* **INFORMATION SHOWN**
------------------------------------
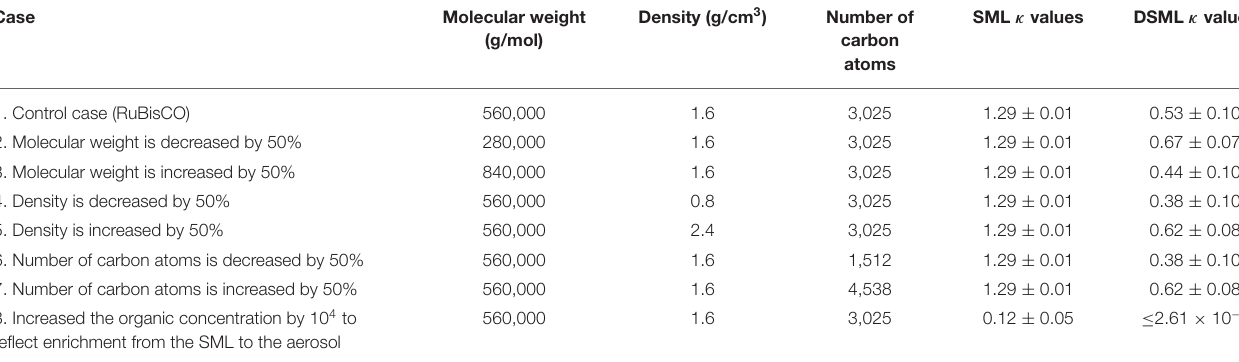
TABLE 5 | Organic properties and their influence on predicted κ values.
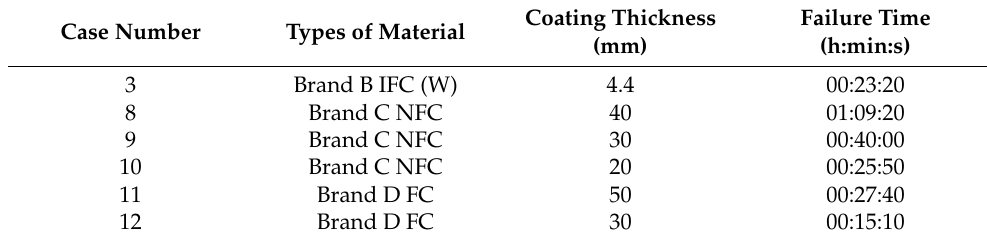
Table 9. Failure time data for some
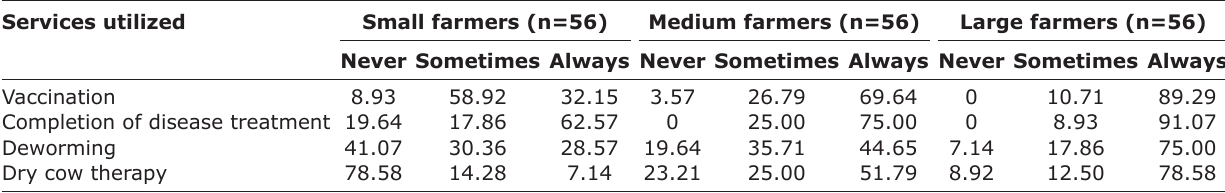
Completion of disease treatment 19.64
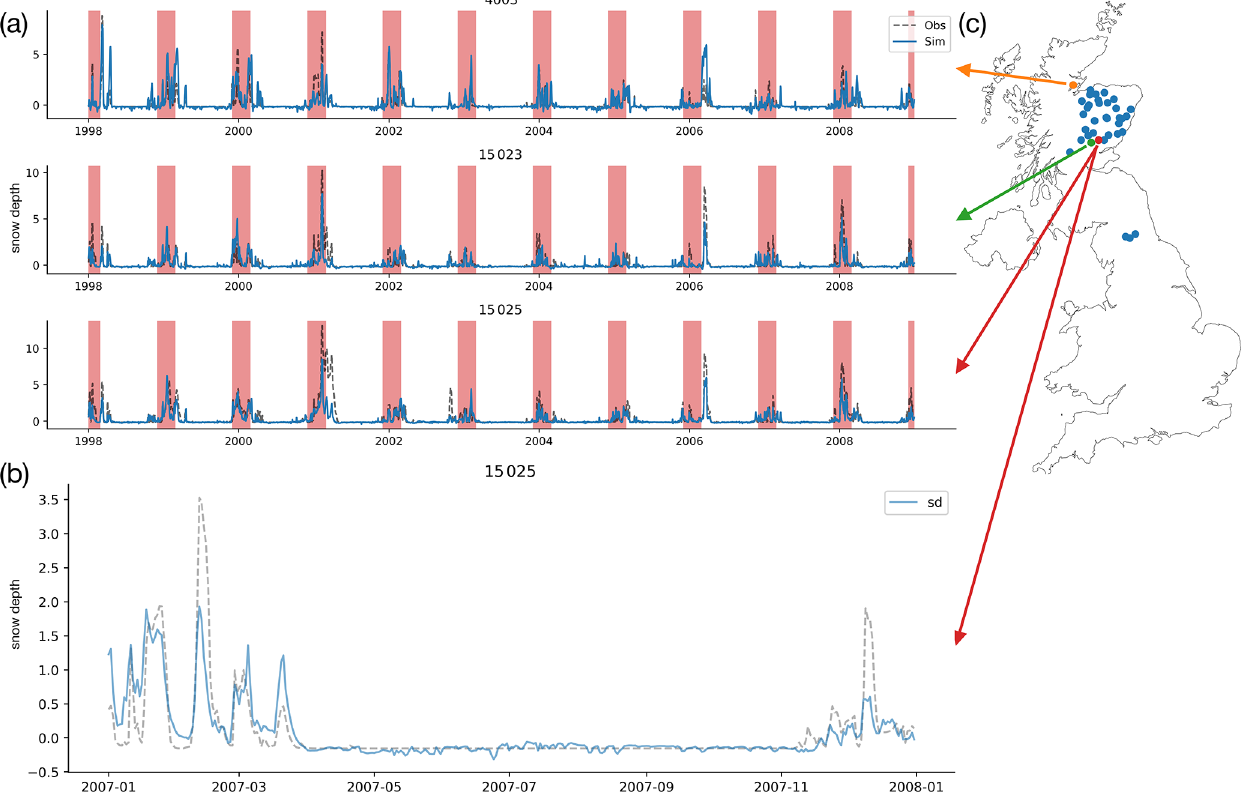
Figure 5. (a) The probe simulation (blue line) plotted against the snow depth variable from ERA5-Land (black dashed line) showing the correlation between the cell-state dimension and the target variable for all years in the training dataset (1998–2008). The red-shaded regions represent winter months (December, January, February). Each subplot shows results for a selection of the snowy catchments as selected from panel (c) . (b) Probe predictions for the snow depth target variable for a single snowy station, 15025 in the Cairngorms (the red point in c ), for a single year 2007. Panel (c) shows catchments with significant snow processes in Great Britain (defined as having a fraction of precipitation falling as snow greater than 5% using the CAMELS-GB frac_snow variable, which is the percentage of precipitation falling as snow) are concentrated in the Grampians range in north-eastern Scotland and the Pennines in northern England.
------------------------------------
* **ABOUT THIS EXERCISE**
Word for word, output the lines from the beginning of the listing through the line holding "Completion of disease treatment 19.64" and nothing beyond them. Omit the pictures.

* **EXERCISE RESULT**
TABLE 5 | Organic properties and their influence on predicted κ values.
Table 9. Failure time data for some
Completion of disease treatment 19.64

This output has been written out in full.